What you are doing with the SA tools is the same thing that Arc Hydro does. Arc Hydro is an ESRI product free for the downloading. If you are doing a one-time project, the muscling it through SA is fine. If you will do this again and again, then you may get and learn Arc Hydro. Everything that Arc Hydro does I believe you can do with SA. However, Arc Hydro goes way beyond the simple tasks.
The concept is simple. Start with a raw DEM, "burn in the streams" using polylines for the drainage system or streams. Convert the stream layer to a raster with a big value and subtract that from the DEM. You can burn this deep, real deep. The next thing to do is to "build walls". Here you create a raster from a "wall" polyline or polygon using a big value. Then you have to "breach" the wall using the stream raster. Then add the results to the DEM. This raises the DEM where you need the flows not to cross. You need this to be at least 2 cells wide or the flow will "sneak" through the corners. After this is done you need to fill sinks. If you don't fill sinks, when you do the flow direction, some will end in the sinks and not where you want the flows to go. Once the flow direction is final, then the rest of the watershed analysis should go smoothly. There are occasional situations where you need to revise the flow direction (adjust flow direction with streams in Arc Hydro), but I find this to be a rare occasion. Good to be aware of it though. Arc Hydro has a flow trace tool that would make it worth installing Arc Hydro anyway. It allows you to click on a cell and see which way the flow direction goes.

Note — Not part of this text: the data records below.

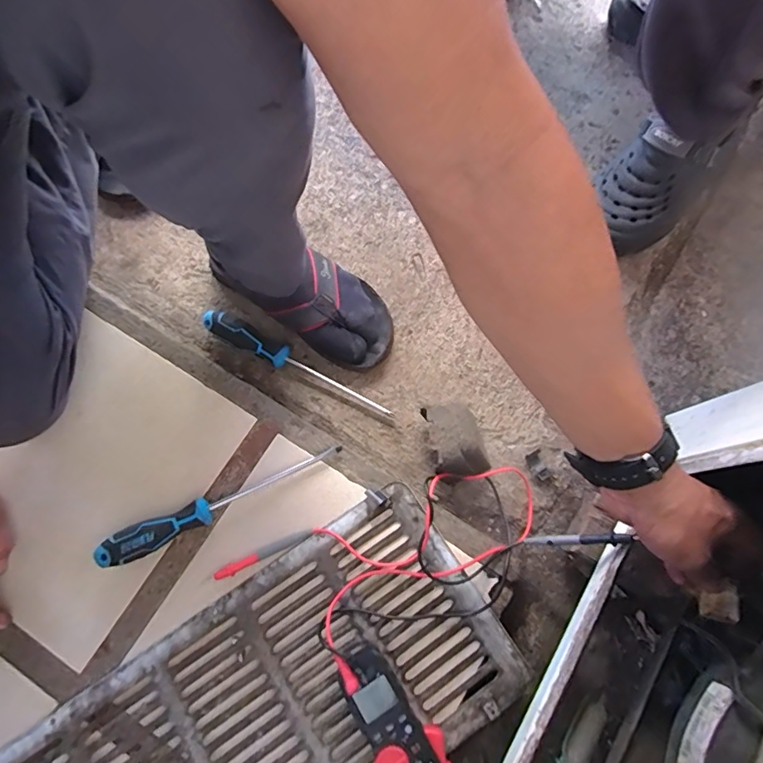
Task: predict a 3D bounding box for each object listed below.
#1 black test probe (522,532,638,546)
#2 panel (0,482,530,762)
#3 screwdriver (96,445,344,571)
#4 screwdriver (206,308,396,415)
[{"bbox_3d":[0.184,0.150,0.464,0.102,0.009,0.010,-18,68,40],"label":"black test probe"},{"bbox_3d":[-0.121,0.325,0.449,0.483,0.021,0.226,-33,78,-7],"label":"panel"},{"bbox_3d":[-0.160,0.125,0.494,0.250,0.031,0.030,-23,77,-5],"label":"screwdriver"},{"bbox_3d":[-0.107,-0.021,0.583,0.255,0.030,0.028,29,78,7],"label":"screwdriver"}]

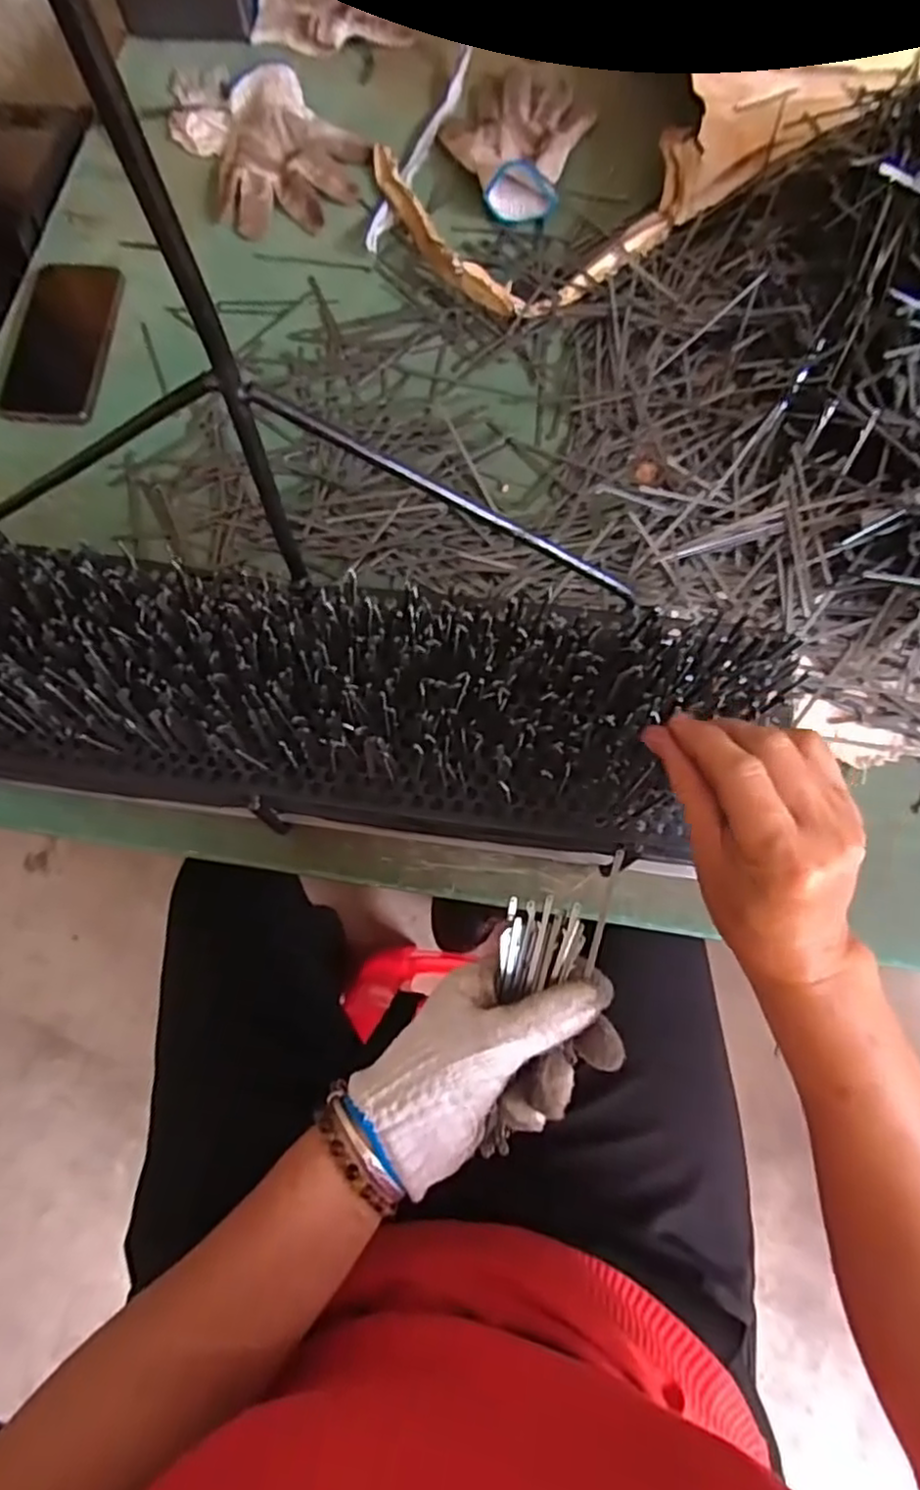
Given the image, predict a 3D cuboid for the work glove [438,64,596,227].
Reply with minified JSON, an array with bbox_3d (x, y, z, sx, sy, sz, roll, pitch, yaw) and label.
[{"bbox_3d":[0.049,-0.572,0.644,0.123,0.028,0.179,18,74,6],"label":"work glove"}]

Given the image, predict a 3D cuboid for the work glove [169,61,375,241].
[{"bbox_3d":[-0.186,-0.582,0.650,0.149,0.030,0.231,-29,75,-7],"label":"work glove"}]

Since this is process is always iterative for me, I use model builder so that I can easily rerun the process as I make minor corrections in the stream polylines or wall polyline. Arc Hydro comes with some ready-made model builder tools and workflows. I copy and modify these for my use.
There is a Arc Hydro discussion group where you can get help from the community. I created a discussion in that forum a while back called ArcHydro Problem Solvers. If you want to try using Arc Hydro, it might be worth perusing that discussion.